そこで宰相は一旦言葉を切る。そして言いにくそうに続きを話す。


「もうひとつ考えられることがございます……可能性は限りなく低いのですが」


「もうひとつ?何だ?言ってみよ」


「はっ。それは……ハンク・トマソンが本物の真影あるという可能性です」


宰相の言葉に王は困惑気に口を開いた。


「何を言っているのだ?ハンク・トマソンは真影ではないという結論はとっくに出ているではないか」


「ですがあの男が本物だと考えれば昨夜の出来事にも納得がいくのです。闇を壊滅させた理由は襲われたから。探査魔法で発見出来なかったのは既に奴が姿を表しているから。アルフォンス様の魔法ですら欺くのです。でしたら一介の田舎の老人を欺くことは奴にとっては赤子の手をひねるようなもの。もしかしたら、リリーナ殿の言うとおり親書を受け取ったのも村にいたのもハンク・トマソンの影武者だったのかもしれません」


宰相の言葉に王は思考をはせる。


――ハンク・トマソンが本物の真影?アルフォンスは間違いなくハンク・トマソンは真影ではないと言っていた。自分が見てもあの男には裏の世界に住む者特有の空気を感じることが出来なかった。

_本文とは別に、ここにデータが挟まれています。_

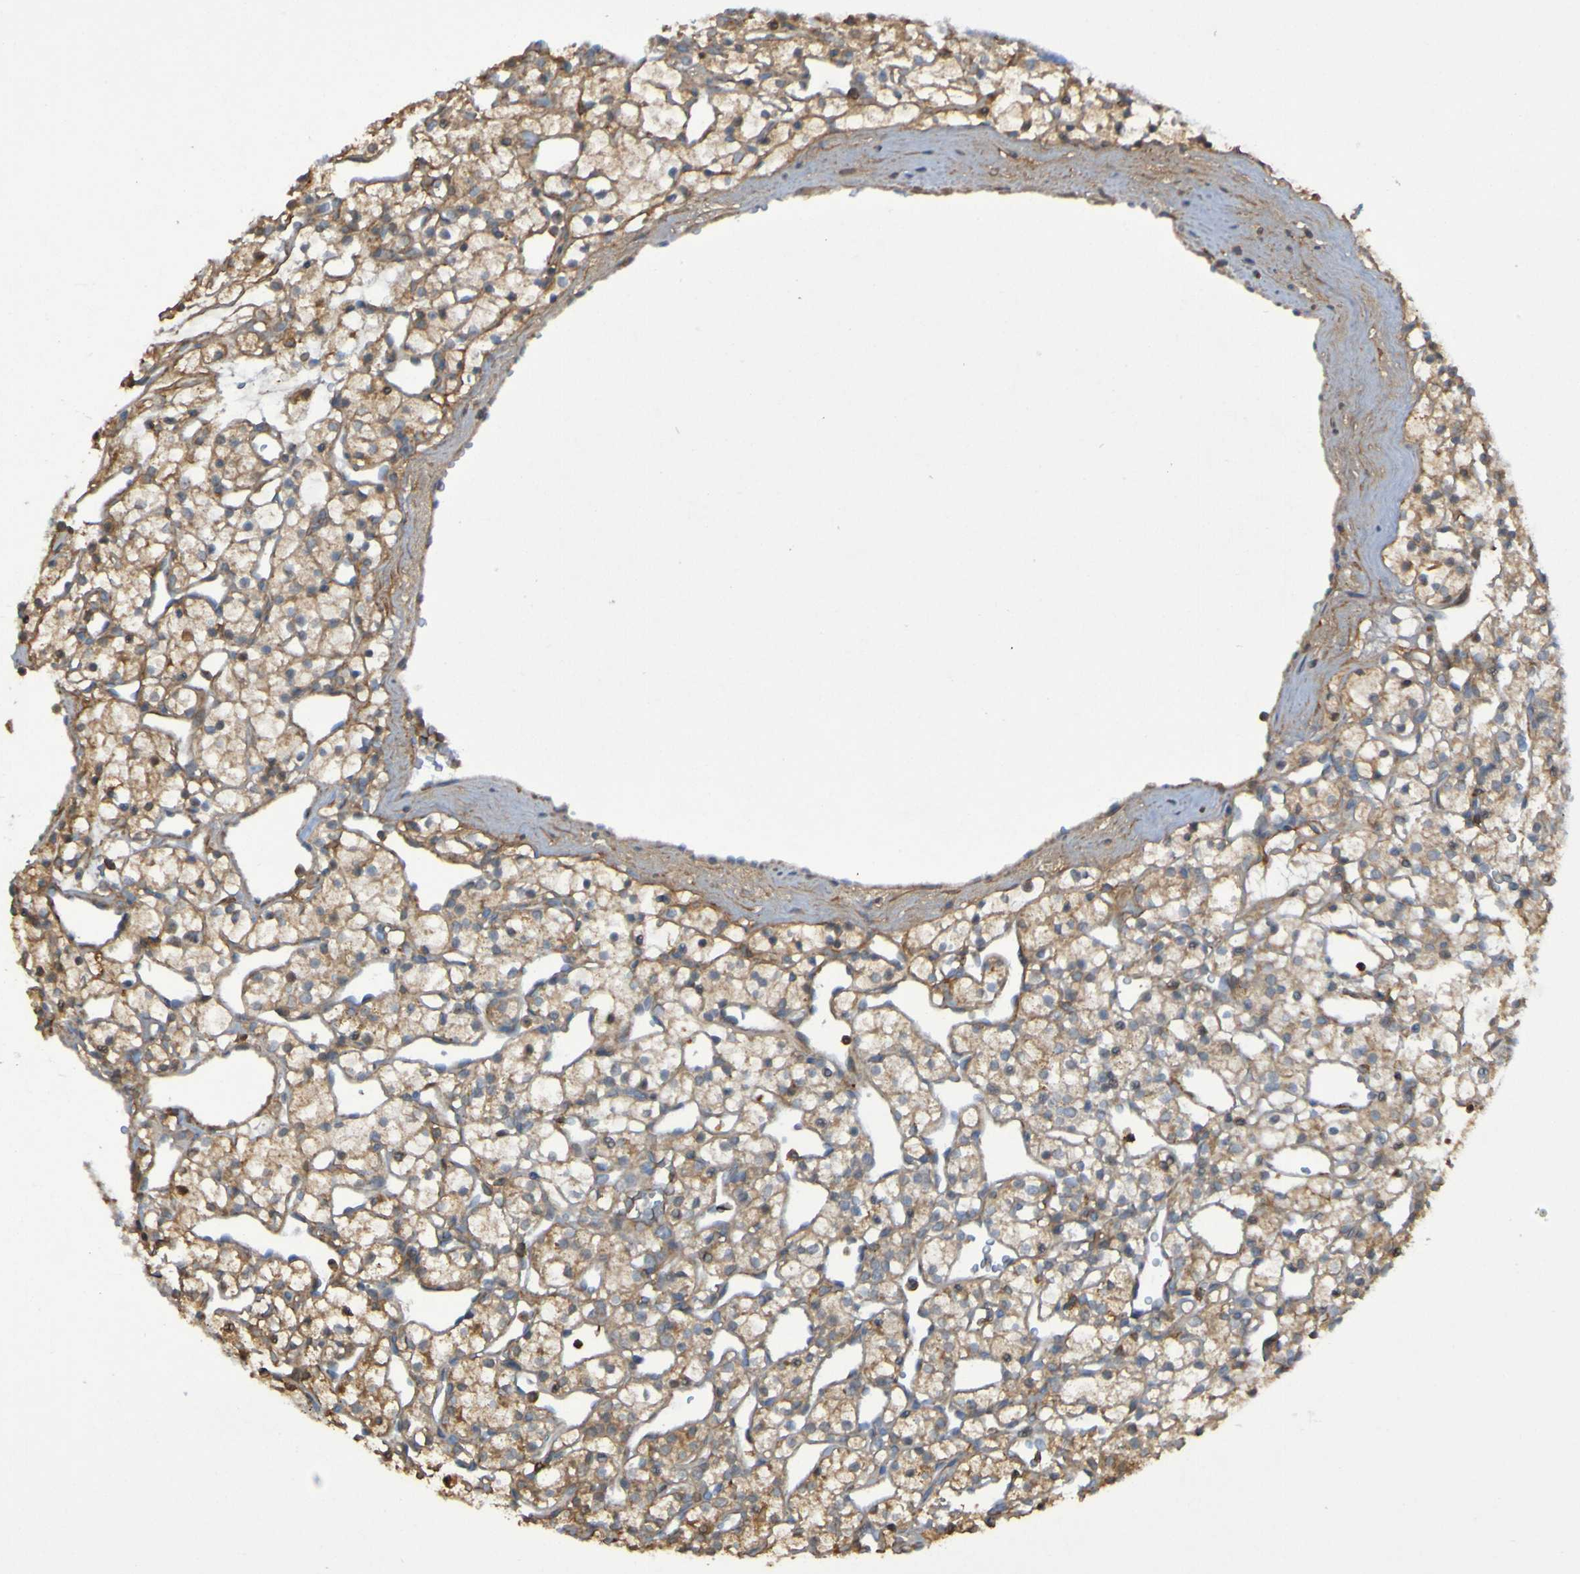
{"staining": {"intensity": "weak", "quantity": ">75%", "location": "cytoplasmic/membranous"}, "tissue": "renal cancer", "cell_type": "Tumor cells", "image_type": "cancer", "snomed": [{"axis": "morphology", "description": "Adenocarcinoma, NOS"}, {"axis": "topography", "description": "Kidney"}], "caption": "An immunohistochemistry image of neoplastic tissue is shown. Protein staining in brown highlights weak cytoplasmic/membranous positivity in adenocarcinoma (renal) within tumor cells.", "gene": "PDGFB", "patient": {"sex": "female", "age": 60}}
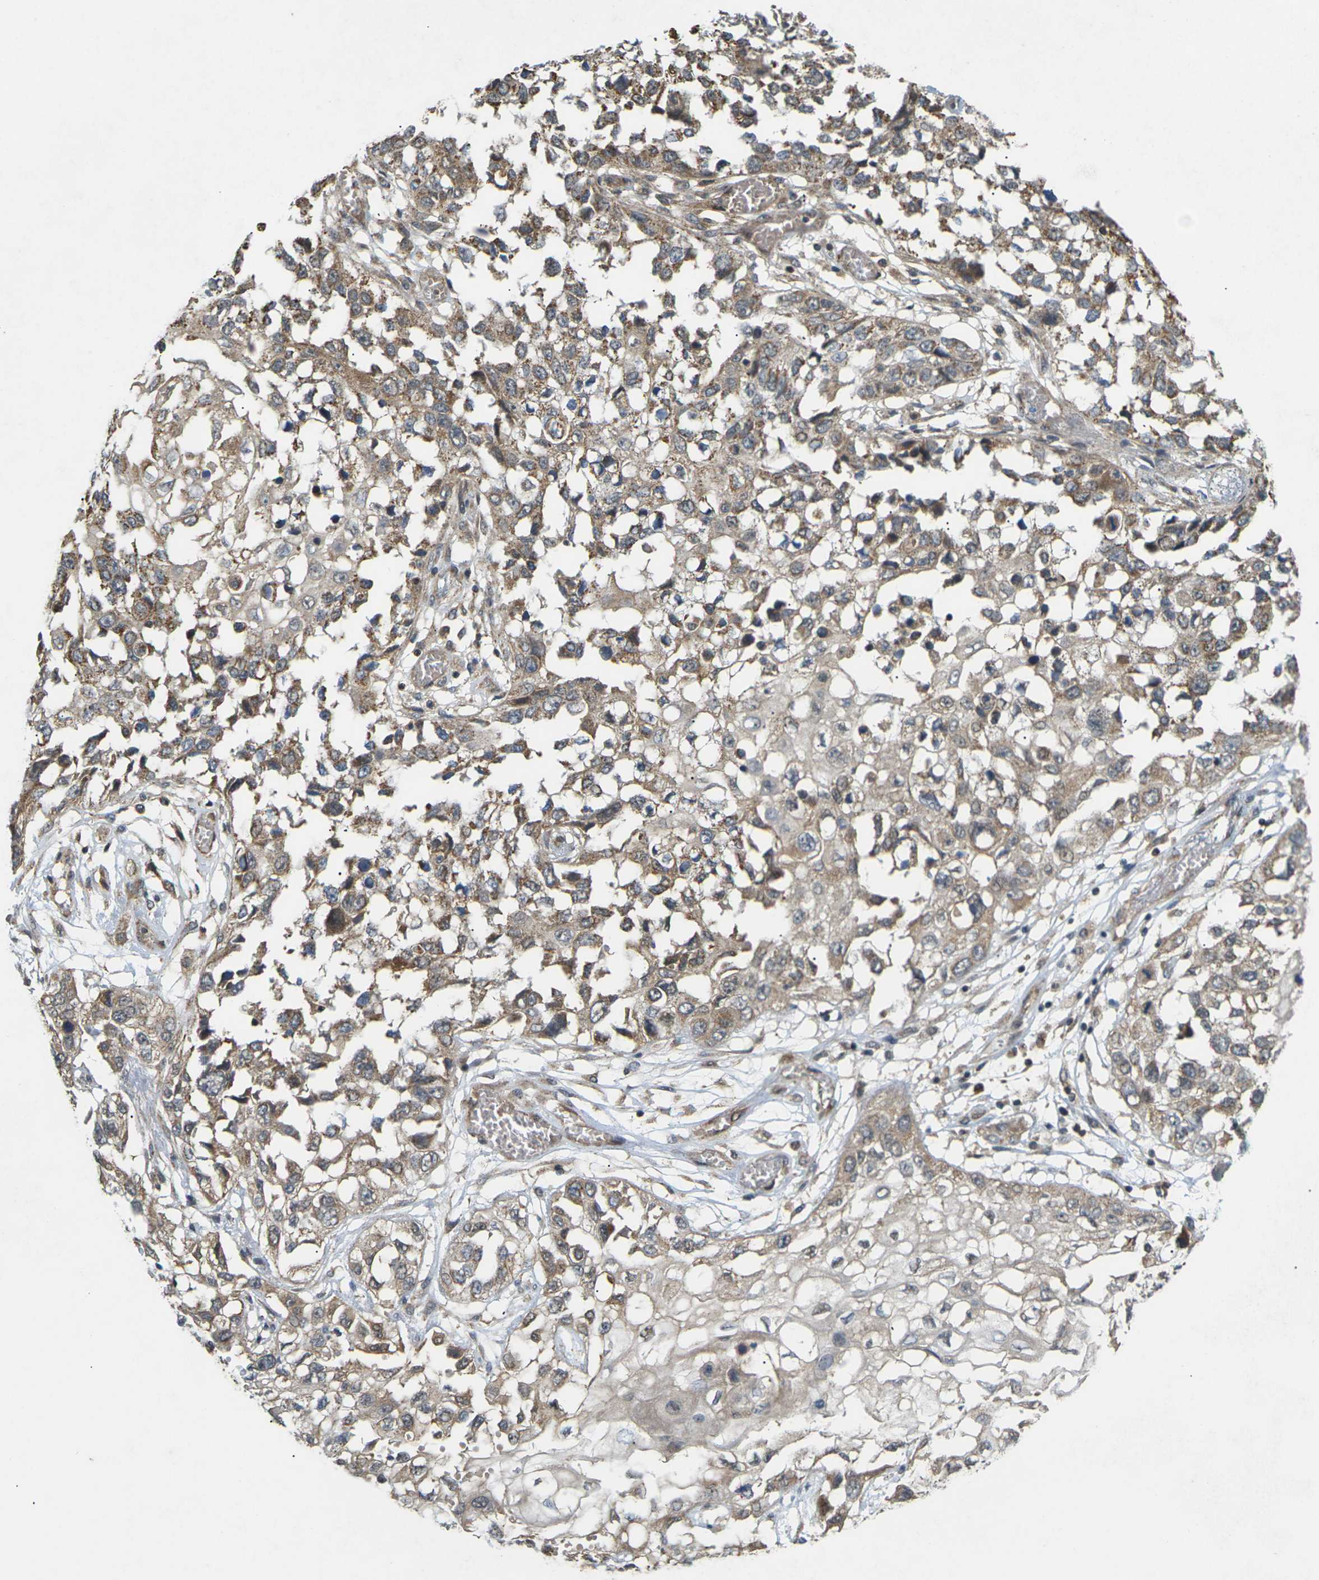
{"staining": {"intensity": "moderate", "quantity": ">75%", "location": "cytoplasmic/membranous"}, "tissue": "lung cancer", "cell_type": "Tumor cells", "image_type": "cancer", "snomed": [{"axis": "morphology", "description": "Squamous cell carcinoma, NOS"}, {"axis": "topography", "description": "Lung"}], "caption": "Lung cancer stained with DAB (3,3'-diaminobenzidine) IHC exhibits medium levels of moderate cytoplasmic/membranous expression in approximately >75% of tumor cells.", "gene": "KSR1", "patient": {"sex": "male", "age": 71}}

だがハンク・トマソンが自分達の目をも誤魔化す実力者だということを真っ向から否定出来るほどの根拠がある訳でもない。まさかあの男は本物なのか?


王が悩んでいるとアルフォンスが宰相に否定の声をあげた。


「待ってくれ!あの男が本物だって?それは絶対にありえない。昨日もいったけど、あの男には魔力が感じられなかったし、筋肉だって全然ついてなかった。あの男が暗殺者なんて僕には信じられないよ」


「ご無礼を承知で申しあげます。恐らく、あの男はアルフォンス様以上の実力者だったのでしょう。アルフォンス様に暗殺部隊の者共を壊滅させる実力はございますか?アルフォンス様にはそのような実力はないでしょう。実力的に上位の者が下位の者を誤魔化す事は難しいことではありません」


アルフォンスは言葉を失う。


――確かに自分は最高峰の実力を持っている訳ではない。自分より実力が上の人間などいくらでもいるだろう。


しかし、しかしだ。それでも力量の差を見抜くぐらいの力は持っていると自負している。


その自分が見る限りあの男は自分より圧倒的下位者だ。それともその認識すら奴の掌で踊らされているというのか?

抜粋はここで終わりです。